▸ WHAT YOU WILL DO
Reproduce the section of the listing that opens with the line containing "Y para terminar, se" and closes with the line containing "## Referencias Bibliográficas", substituting "Observaciones finales" for "Conclusiones" and keeping every other character unchanged.

▸ DATA SHOWN
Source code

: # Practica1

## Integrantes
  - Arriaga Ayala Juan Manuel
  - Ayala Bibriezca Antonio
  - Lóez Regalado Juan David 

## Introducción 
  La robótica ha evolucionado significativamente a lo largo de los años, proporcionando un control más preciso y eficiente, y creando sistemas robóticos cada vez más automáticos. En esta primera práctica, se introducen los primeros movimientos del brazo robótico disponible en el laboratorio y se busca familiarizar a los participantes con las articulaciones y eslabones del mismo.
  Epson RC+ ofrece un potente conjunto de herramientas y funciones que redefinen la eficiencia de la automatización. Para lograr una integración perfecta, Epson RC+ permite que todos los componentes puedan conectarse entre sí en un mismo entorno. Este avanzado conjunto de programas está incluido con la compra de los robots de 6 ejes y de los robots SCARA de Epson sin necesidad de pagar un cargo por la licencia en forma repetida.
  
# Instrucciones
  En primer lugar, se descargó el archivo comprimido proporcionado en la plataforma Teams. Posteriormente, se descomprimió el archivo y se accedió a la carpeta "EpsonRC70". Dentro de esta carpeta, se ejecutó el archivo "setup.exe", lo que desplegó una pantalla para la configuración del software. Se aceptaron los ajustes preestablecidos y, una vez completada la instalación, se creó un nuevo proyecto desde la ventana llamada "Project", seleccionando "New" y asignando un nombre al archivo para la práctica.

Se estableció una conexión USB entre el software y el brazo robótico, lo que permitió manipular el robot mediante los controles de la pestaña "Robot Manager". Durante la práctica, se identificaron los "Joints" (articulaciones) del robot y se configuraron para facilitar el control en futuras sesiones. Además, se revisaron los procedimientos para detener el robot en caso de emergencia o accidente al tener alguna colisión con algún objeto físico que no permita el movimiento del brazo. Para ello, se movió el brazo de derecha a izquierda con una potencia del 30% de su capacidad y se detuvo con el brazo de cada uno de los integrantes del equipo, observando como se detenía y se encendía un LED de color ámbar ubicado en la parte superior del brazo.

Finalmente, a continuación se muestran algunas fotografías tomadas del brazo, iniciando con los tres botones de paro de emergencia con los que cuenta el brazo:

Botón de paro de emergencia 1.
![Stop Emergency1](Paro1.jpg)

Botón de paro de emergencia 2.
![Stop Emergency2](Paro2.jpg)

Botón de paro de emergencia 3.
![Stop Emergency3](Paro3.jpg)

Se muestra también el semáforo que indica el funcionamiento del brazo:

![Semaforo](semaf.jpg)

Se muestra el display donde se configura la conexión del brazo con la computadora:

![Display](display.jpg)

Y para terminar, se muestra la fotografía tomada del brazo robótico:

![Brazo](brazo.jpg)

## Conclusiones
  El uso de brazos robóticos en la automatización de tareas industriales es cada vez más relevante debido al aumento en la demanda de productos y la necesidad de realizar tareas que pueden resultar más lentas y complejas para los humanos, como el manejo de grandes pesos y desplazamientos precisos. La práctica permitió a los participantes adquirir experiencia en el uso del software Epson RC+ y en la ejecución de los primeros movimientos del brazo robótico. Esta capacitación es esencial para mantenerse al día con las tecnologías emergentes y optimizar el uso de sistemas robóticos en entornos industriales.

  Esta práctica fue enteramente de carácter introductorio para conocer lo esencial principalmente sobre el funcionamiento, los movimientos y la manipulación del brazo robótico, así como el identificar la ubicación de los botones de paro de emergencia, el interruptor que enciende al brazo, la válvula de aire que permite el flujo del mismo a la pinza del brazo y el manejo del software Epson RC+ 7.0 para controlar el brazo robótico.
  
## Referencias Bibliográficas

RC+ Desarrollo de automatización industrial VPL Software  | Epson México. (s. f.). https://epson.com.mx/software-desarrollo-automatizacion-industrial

▸ FINISHED TASK
Y para terminar, se muestra la fotografía tomada del brazo robótico:

![Brazo](brazo.jpg)

## Observaciones finales
  El uso de brazos robóticos en la automatización de tareas industriales es cada vez más relevante debido al aumento en la demanda de productos y la necesidad de realizar tareas que pueden resultar más lentas y complejas para los humanos, como el manejo de grandes pesos y desplazamientos precisos. La práctica permitió a los participantes adquirir experiencia en el uso del software Epson RC+ y en la ejecución de los primeros movimientos del brazo robótico. Esta capacitación es esencial para mantenerse al día con las tecnologías emergentes y optimizar el uso de sistemas robóticos en entornos industriales.

  Esta práctica fue enteramente de carácter introductorio para conocer lo esencial principalmente sobre el funcionamiento, los movimientos y la manipulación del brazo robótico, así como el identificar la ubicación de los botones de paro de emergencia, el interruptor que enciende al brazo, la válvula de aire que permite el flujo del mismo a la pinza del brazo y el manejo del software Epson RC+ 7.0 para controlar el brazo robótico.
  
## Referencias Bibliográficas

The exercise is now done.